EXERCISE DESCRIPTION
Below are records; copy every line among them that contains the word "bathroom".

○ ○ ○ ○

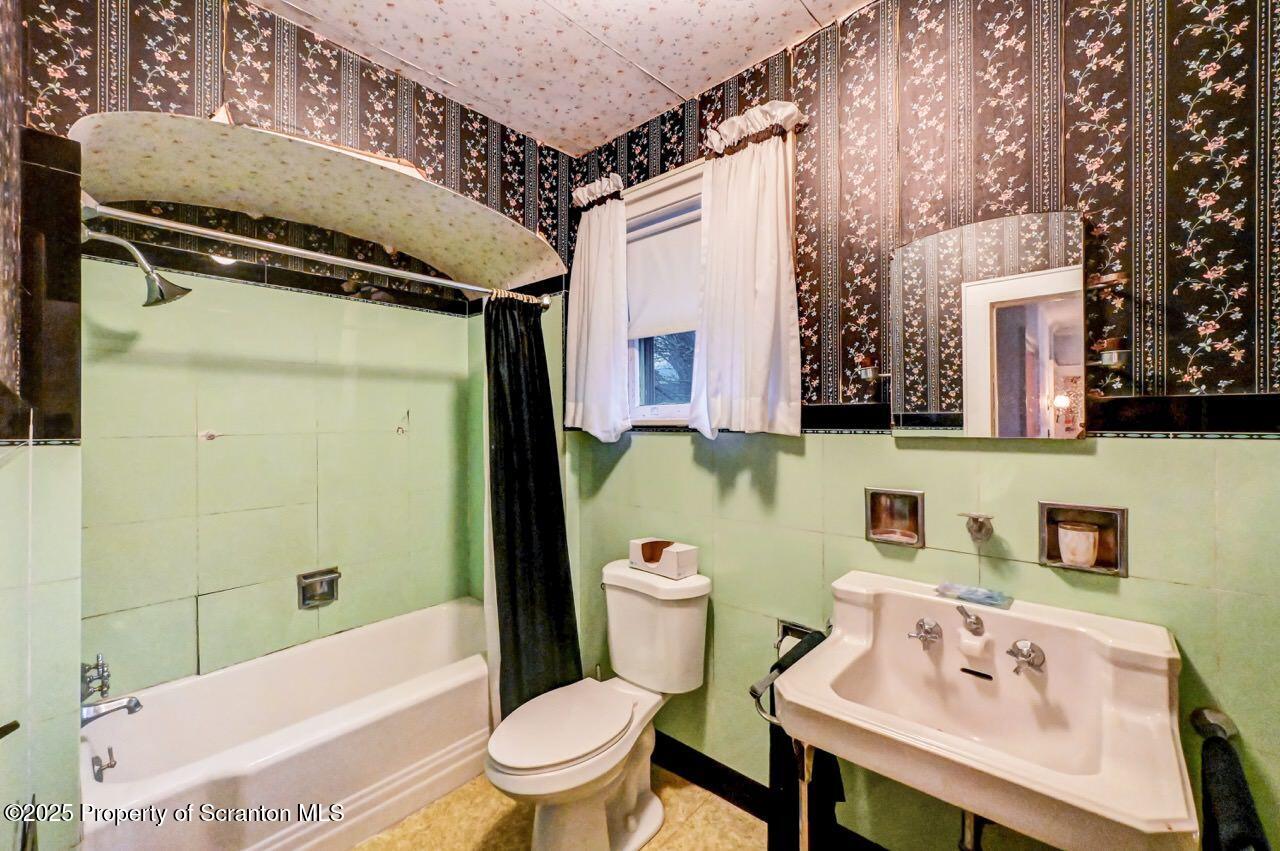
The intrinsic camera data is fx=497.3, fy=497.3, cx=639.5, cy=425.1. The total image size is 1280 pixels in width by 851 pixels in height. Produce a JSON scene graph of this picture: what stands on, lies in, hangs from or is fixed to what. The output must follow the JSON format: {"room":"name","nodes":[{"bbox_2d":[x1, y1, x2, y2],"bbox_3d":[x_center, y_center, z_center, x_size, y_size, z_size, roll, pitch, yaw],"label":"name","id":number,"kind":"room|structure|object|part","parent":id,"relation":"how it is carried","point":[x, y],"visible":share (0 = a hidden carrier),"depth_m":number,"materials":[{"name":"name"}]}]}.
{"room":"bathroom","nodes":[
{"label":"bathroom","id":0,"kind":"room"},
{"bbox_2d":[0,7,83,848],"bbox_3d":[-1.323,0.029,1.010,1.376,2.708,0.188,0,0,42],"label":"left wall","id":1,"kind":"structure","parent":0,"point":[11,834],"depth_m":1.08,"materials":[{"name":"tile"}]},
{"bbox_2d":[80,654,110,702],"bbox_3d":[-1.630,0.759,1.485,0.131,0.136,0.066,0,0,42],"label":"tub faucet handle","id":2,"kind":"object","parent":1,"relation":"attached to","point":[96,666],"visible":0.76,"depth_m":1.47,"materials":[{"name":"silver metal"}]},
{"bbox_2d":[80,694,142,725],"bbox_3d":[-1.620,0.857,1.497,0.071,0.078,0.178,0,0,42],"label":"tub spout","id":3,"kind":"object","parent":1,"relation":"attached to","point":[136,705],"visible":0.81,"depth_m":1.50,"materials":[{"name":"silver metal"}]},
{"bbox_2d":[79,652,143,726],"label":"bathtub faucet","id":4,"kind":"object","parent":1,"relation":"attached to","point":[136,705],"visible":0.81,"depth_m":1.48,"materials":[{"name":"silver metal"}]},
{"bbox_2d":[82,223,187,308],"bbox_3d":[-1.510,-0.471,1.502,0.140,0.230,0.251,0,0,42],"label":"shower head","id":5,"kind":"object","parent":1,"relation":"attached to","point":[159,294],"visible":0.97,"depth_m":1.50},
{"bbox_2d":[22,0,571,705],"bbox_3d":[-1.078,0.055,1.842,0.617,2.670,1.948,0,0,42],"label":"back wall","id":6,"kind":"structure","parent":0,"point":[264,28],"depth_m":1.63,"materials":[{"name":"tile"}]},
{"bbox_2d":[69,108,564,293],"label":"shower valance","id":7,"kind":"object","parent":6,"relation":"attached to","point":[402,236],"visible":0.91,"depth_m":1.73,"materials":[{"name":"beige"}]},
{"bbox_2d":[297,567,340,608],"bbox_3d":[-1.390,0.710,2.158,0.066,0.141,0.166,0,0,42],"label":"soap dish","id":8,"kind":"object","parent":6,"relation":"attached to","point":[331,576],"visible":0.98,"depth_m":2.16,"materials":[{"name":"silver metal"}]},
{"bbox_2d":[85,200,552,308],"bbox_3d":[-0.906,-0.540,1.719,0.074,0.066,1.452,0,0,42],"label":"shower rod","id":9,"kind":"object","parent":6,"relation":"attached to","point":[326,256],"visible":0.94,"depth_m":1.49,"materials":[{"name":"silver metal"}]},
{"bbox_2d":[484,292,581,723],"bbox_3d":[-0.439,0.359,2.010,0.312,1.807,0.400,0,0,42],"label":"shower curtain","id":10,"kind":"object","parent":9,"relation":"hanging from","point":[549,552],"visible":0.81,"depth_m":2.00,"materials":[{"name":"black fabric"}]},
{"bbox_2d":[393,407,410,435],"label":"wall hook","id":11,"kind":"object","parent":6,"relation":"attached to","point":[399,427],"visible":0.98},
{"bbox_2d":[245,0,872,157],"bbox_3d":[-0.144,-1.330,1.028,2.923,0.105,2.082,0,0,42],"label":"ceiling","id":12,"kind":"structure","parent":0,"point":[805,1],"depth_m":1.69,"materials":[{"name":"white paper"}]},
{"bbox_2d":[349,763,768,850],"bbox_3d":[-0.276,1.424,1.134,3.263,0.098,2.089,0,0,42],"label":"floor","id":13,"kind":"structure","parent":0,"point":[720,810],"depth_m":1.71,"materials":[{"name":"beige tile"}]},
{"bbox_2d":[79,596,491,850],"bbox_3d":[-1.151,1.160,1.916,0.728,0.424,1.502,0,0,42],"label":"bathtub","id":14,"kind":"object","parent":13,"relation":"on","point":[429,683],"visible":0.93,"depth_m":1.73,"materials":[{"name":"white ceramic"}]},
{"bbox_2d":[92,746,118,779],"bbox_3d":[-1.586,1.001,1.475,0.081,0.075,0.049,0,0,42],"label":"overflow drain","id":15,"kind":"object","parent":14,"relation":"attached to","point":[111,765],"visible":0.99,"depth_m":1.46,"materials":[{"name":"silver metal"}]},
{"bbox_2d":[485,559,709,850],"bbox_3d":[-0.142,0.969,1.676,0.476,0.811,0.820,0,0,42],"label":"toilet","id":16,"kind":"object","parent":13,"relation":"on","point":[652,812],"visible":0.99,"depth_m":1.64,"materials":[{"name":"white ceramic"}]},
{"bbox_3d":[-0.256,0.971,1.691,0.377,0.047,0.511,0,0,42],"label":"toilet lid","id":17,"kind":"part","parent":16,"relation":"part of","materials":[{"name":"white"}]},
{"bbox_2d":[628,537,698,578],"bbox_3d":[0.087,0.497,1.899,0.249,0.103,0.126,0,0,42],"label":"tissue box","id":18,"kind":"object","parent":16,"relation":"on","point":[670,569],"visible":1,"depth_m":1.84,"materials":[{"name":"cardboard"}]},
{"bbox_2d":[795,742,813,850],"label":"sink stand","id":19,"kind":"object","parent":13,"relation":"on","point":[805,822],"visible":0.37,"depth_m":1.13,"materials":[{"name":"silver metal"}]},
{"bbox_2d":[565,0,1279,850],"bbox_3d":[0.586,0.038,1.707,2.777,2.709,0.147,0,0,42],"label":"right wall","id":20,"kind":"structure","parent":0,"point":[675,447],"depth_m":1.32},
{"bbox_2d":[564,176,631,440],"bbox_3d":[-0.196,-0.487,2.171,0.399,1.068,0.106,0,0,42],"label":"white curtain","id":21,"kind":"object","parent":20,"relation":"attached to","point":[572,408],"visible":0.96,"depth_m":2.14,"materials":[{"name":"white fabric"}]},
{"bbox_2d":[623,160,704,428],"bbox_3d":[0.192,-0.487,2.032,0.813,1.011,0.164,0,0,42],"label":"window","id":22,"kind":"structure","parent":20,"relation":"in","point":[672,410],"depth_m":2.14,"materials":[{"name":"white paint"}]},
{"bbox_2d":[625,197,701,340],"bbox_3d":[0.140,-0.617,2.029,0.680,0.495,0.050,0,0,42],"label":"roller shade","id":23,"kind":"object","parent":22,"relation":"attached to","point":[670,308],"visible":0.54,"depth_m":2.05,"materials":[{"name":"white fabric"}]},
{"bbox_2d":[690,102,804,437],"bbox_3d":[0.352,-0.505,1.720,0.433,1.064,0.105,0,0,42],"label":"white curtain","id":24,"kind":"object","parent":20,"relation":"attached to","point":[757,291],"visible":0.98,"depth_m":1.70,"materials":[{"name":"white fabric"}]},
{"bbox_2d":[655,731,885,850],"bbox_3d":[0.556,1.314,1.616,1.961,0.117,0.018,0,0,42],"label":"baseboard","id":25,"kind":"structure","parent":20,"relation":"attached to","point":[685,752],"depth_m":1.81,"materials":[{"name":"black"}]},
{"bbox_2d":[750,619,832,726],"bbox_3d":[0.433,0.659,1.336,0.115,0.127,0.336,0,0,42],"label":"towel bar","id":26,"kind":"object","parent":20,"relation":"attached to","point":[795,626],"visible":0.58,"depth_m":1.29,"materials":[{"name":"silver metal"}]},
{"bbox_2d":[760,629,845,850],"bbox_3d":[0.433,0.874,1.300,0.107,0.537,0.273,0,0,42],"label":"black towel","id":27,"kind":"object","parent":26,"relation":"hanging from","point":[795,648],"visible":0.6,"depth_m":1.24,"materials":[{"name":"black fabric"}]},
{"bbox_2d":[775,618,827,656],"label":"toilet paper holder","id":28,"kind":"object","parent":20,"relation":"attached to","point":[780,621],"visible":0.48,"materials":[{"name":"silver metal"}]},
{"bbox_2d":[856,356,886,383],"bbox_3d":[0.688,-0.164,1.473,0.082,0.079,0.098,0,0,42],"label":"wall sconce","id":29,"kind":"object","parent":20,"relation":"attached to","point":[867,373],"visible":0.87,"depth_m":1.45,"materials":[{"name":"metal"}]},
{"bbox_2d":[865,487,924,547],"bbox_3d":[0.770,0.272,1.479,0.174,0.152,0.077,0,0,42],"label":"niche","id":30,"kind":"object","parent":20,"relation":"in","point":[875,492],"visible":0.93,"depth_m":1.49,"materials":[{"name":"metal"}]},
{"bbox_2d":[958,512,994,543],"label":"toothbrush holder","id":31,"kind":"object","parent":20,"relation":"attached to","point":[980,527],"visible":0.98,"depth_m":1.29,"materials":[{"name":"silver metal"}]},
{"bbox_2d":[770,570,1197,850],"bbox_3d":[0.707,0.849,1.095,0.693,0.771,0.590,0,0,42],"label":"sink","id":32,"kind":"object","parent":20,"relation":"attached to","point":[837,750],"visible":0.96,"depth_m":1.05,"materials":[{"name":"ceramic"}]},
{"bbox_2d":[908,617,942,648],"bbox_3d":[0.726,0.533,1.272,0.066,0.067,0.090,0,0,42],"label":"faucet handle","id":33,"kind":"object","parent":32,"relation":"on","point":[928,631],"visible":0.97,"depth_m":1.27,"materials":[{"name":"silver metal"}]},
{"bbox_2d":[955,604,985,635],"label":"drain lever","id":34,"kind":"object","parent":32,"relation":"attached to","point":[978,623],"visible":0.98,"depth_m":1.20,"materials":[{"name":"silver metal"}]},
{"bbox_2d":[958,809,986,848],"bbox_3d":[0.781,0.932,1.162,0.062,0.308,0.187,0,0,42],"label":"drain pipe","id":35,"kind":"object","parent":32,"relation":"attached to","point":[963,842],"visible":0.48,"depth_m":1.13,"materials":[{"name":"silver metal"}]},
{"bbox_2d":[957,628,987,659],"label":"sink spout","id":36,"kind":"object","parent":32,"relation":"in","point":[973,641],"visible":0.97,"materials":[{"name":"white ceramic"}]},
{"bbox_2d":[933,582,1012,610],"bbox_3d":[0.868,0.441,1.300,0.165,0.015,0.094,0,0,42],"label":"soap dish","id":37,"kind":"object","parent":32,"relation":"on","point":[990,596],"visible":0.98,"depth_m":1.29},
{"bbox_2d":[1005,639,1045,675],"bbox_3d":[0.889,0.537,1.148,0.074,0.066,0.088,0,0,42],"label":"faucet handle","id":38,"kind":"object","parent":32,"relation":"on","point":[1020,651],"visible":0.97,"depth_m":1.15,"materials":[{"name":"silver metal"}]},
{"bbox_2d":[891,209,1087,439],"bbox_3d":[0.898,-0.249,1.315,0.459,0.564,0.051,0,0,42],"label":"mirror cabinet","id":39,"kind":"object","parent":20,"relation":"attached to","point":[978,360],"visible":1,"depth_m":1.28,"materials":[{"name":"mirror"}]},
{"bbox_2d":[1040,501,1128,576],"bbox_3d":[1.085,0.276,1.217,0.182,0.153,0.079,0,0,42],"label":"wall niche","id":40,"kind":"object","parent":20,"relation":"in","point":[1063,564],"visible":0.73,"depth_m":1.21,"materials":[{"name":"metal"}]},
{"bbox_2d":[1056,522,1098,567],"bbox_3d":[1.078,0.295,1.229,0.087,0.091,0.083,0,0,42],"label":"cup","id":41,"kind":"object","parent":40,"relation":"in","point":[1090,534],"visible":0.99,"depth_m":1.20,"materials":[{"name":"white ceramic"}]},
{"bbox_2d":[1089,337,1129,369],"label":"wall sconce","id":42,"kind":"object","parent":20,"relation":"attached to","point":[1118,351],"visible":0.89,"depth_m":1.11,"materials":[{"name":"metal"}]},
{"bbox_2d":[1190,706,1238,744],"bbox_3d":[1.163,0.627,0.951,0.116,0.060,0.153,0,0,42],"label":"towel bar","id":43,"kind":"object","parent":20,"relation":"attached to","point":[1223,725],"visible":0.75,"depth_m":1.03,"materials":[{"name":"silver metal"}]},
{"bbox_2d":[1200,733,1270,850],"bbox_3d":[1.018,0.823,0.841,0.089,0.422,0.294,0,0,42],"label":"black towel","id":44,"kind":"object","parent":43,"relation":"hanging from","point":[1216,743],"visible":0.96,"depth_m":0.84,"materials":[{"name":"black fabric"}]}
]}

○ ○ ○ ○

TASK RESULT
{"room":"bathroom","nodes":[
{"label":"bathroom","id":0,"kind":"room"},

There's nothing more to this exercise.